Abstract

Endoscopic dacryocystorhinostomy (eDCR) is the preferred approach for nasolacrimal duct obstruction, yet quality data on long-term outcomes is lacking. A retrospective study in a single, academic institution. To assess the 5- and 10-year success rates of eDCR, and its associated risks. All eDCRs conducted at Kaplan Medical Center between the years 2002-2017 were included. For long-term follow-up analysis, two subgroups with a minimum of documented 5- and 10-year follow-up after surgery were defined. Surgical success was defined by both anatomical (observed patent lacrimal flow) and functional (symptomatic relief) success. Data was collected from the hospital's electronic medical records and was completed by phone interviews. Pre-, intra-, and postoperative variables were collected and stratified by multivariate analysis. After exclusions, 321, 168, and 65 patients were included for immediate, 5- and 10-year outcome analysis, respectively. Overall success rates were 92.5%, 86.3%, and 80%, respectively.
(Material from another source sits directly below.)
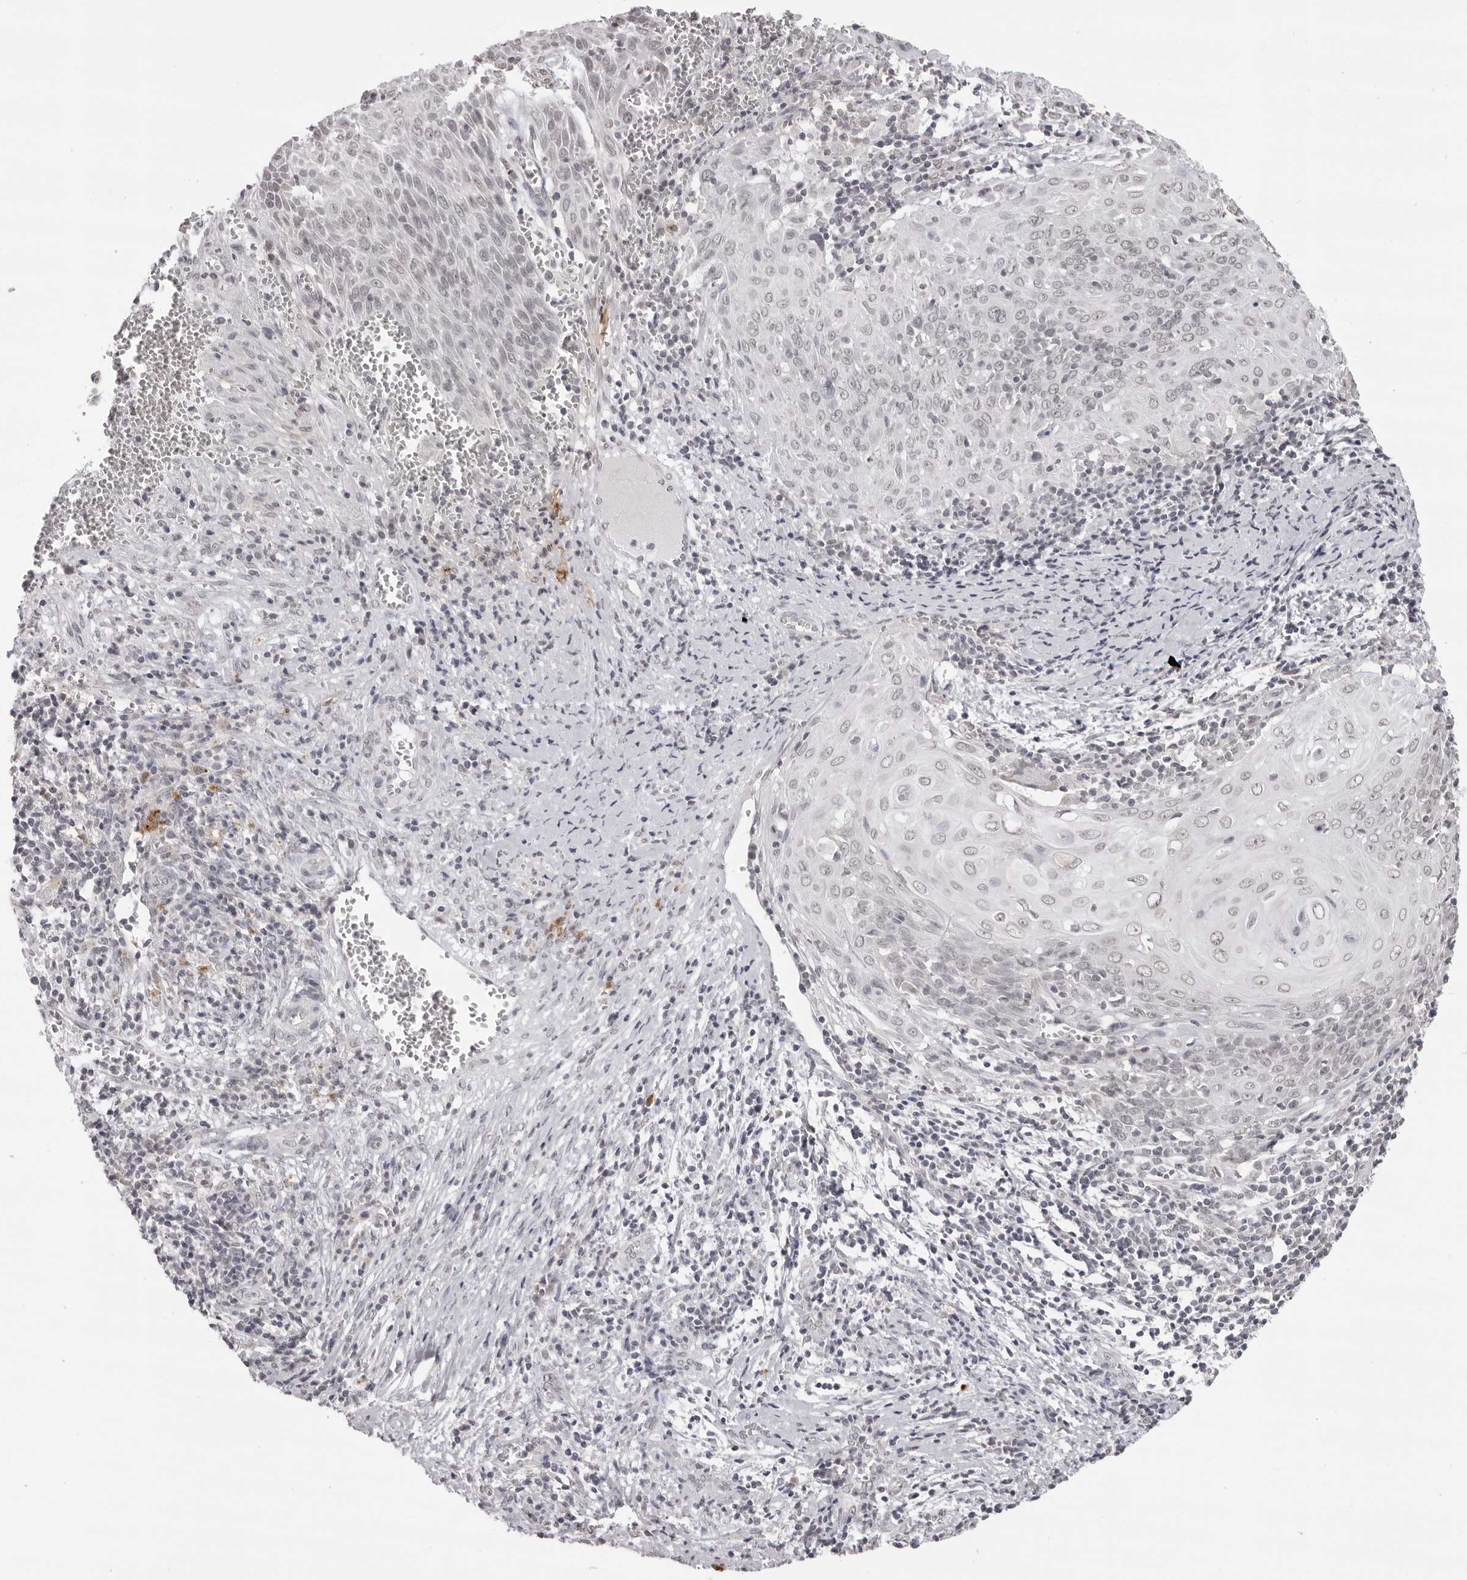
{"staining": {"intensity": "weak", "quantity": "<25%", "location": "nuclear"}, "tissue": "cervical cancer", "cell_type": "Tumor cells", "image_type": "cancer", "snomed": [{"axis": "morphology", "description": "Squamous cell carcinoma, NOS"}, {"axis": "topography", "description": "Cervix"}], "caption": "Cervical cancer (squamous cell carcinoma) stained for a protein using IHC shows no staining tumor cells.", "gene": "NTM", "patient": {"sex": "female", "age": 39}}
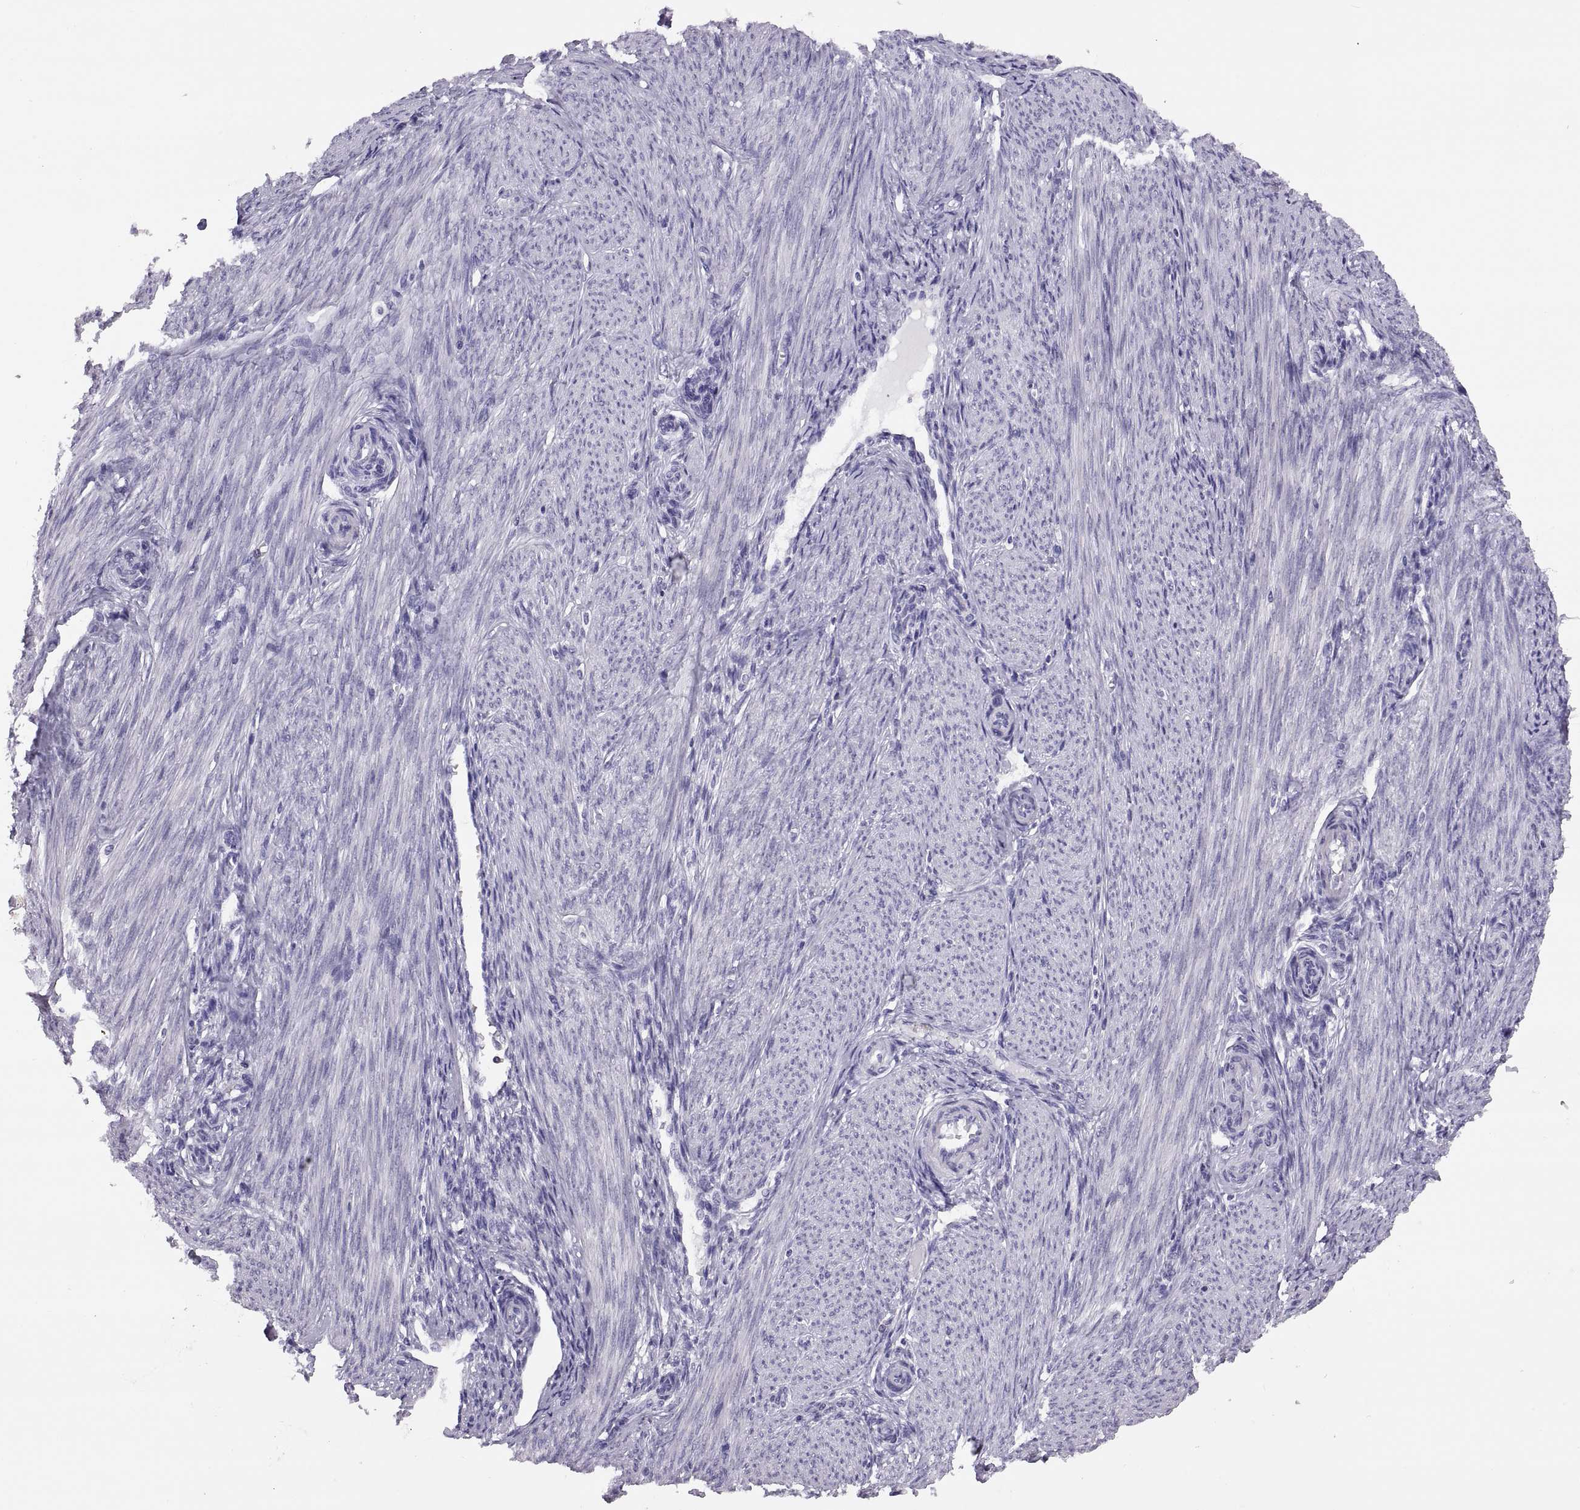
{"staining": {"intensity": "negative", "quantity": "none", "location": "none"}, "tissue": "endometrium", "cell_type": "Cells in endometrial stroma", "image_type": "normal", "snomed": [{"axis": "morphology", "description": "Normal tissue, NOS"}, {"axis": "topography", "description": "Endometrium"}], "caption": "Normal endometrium was stained to show a protein in brown. There is no significant positivity in cells in endometrial stroma. (DAB (3,3'-diaminobenzidine) IHC visualized using brightfield microscopy, high magnification).", "gene": "TTC21A", "patient": {"sex": "female", "age": 39}}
The anatomical success rates were 93.8%, 89.9%, and 86.1%, respectively. Multivariate analysis revealed that older age (P < .001, P = .001) previous smoking (P = .043, P = .037), and postoperative complains of epiphora (even when a successful irrigation was observed, P < .001, P = .01) were all associated with eDCR failure 5 and 10 years following surgery. Male gender was also associated with eDCR failure (5 years, P = .045; 10 years, P = .063). Despite decreased rates over time, eDCR is beneficial for the majority of patients also at 10 years following surgery. Older age, smoking, postoperative epiphora, and male gender are related to long-term failure and should be discussed with the patients before surgery. 3b Laryngoscope, 131:10-16, 2021.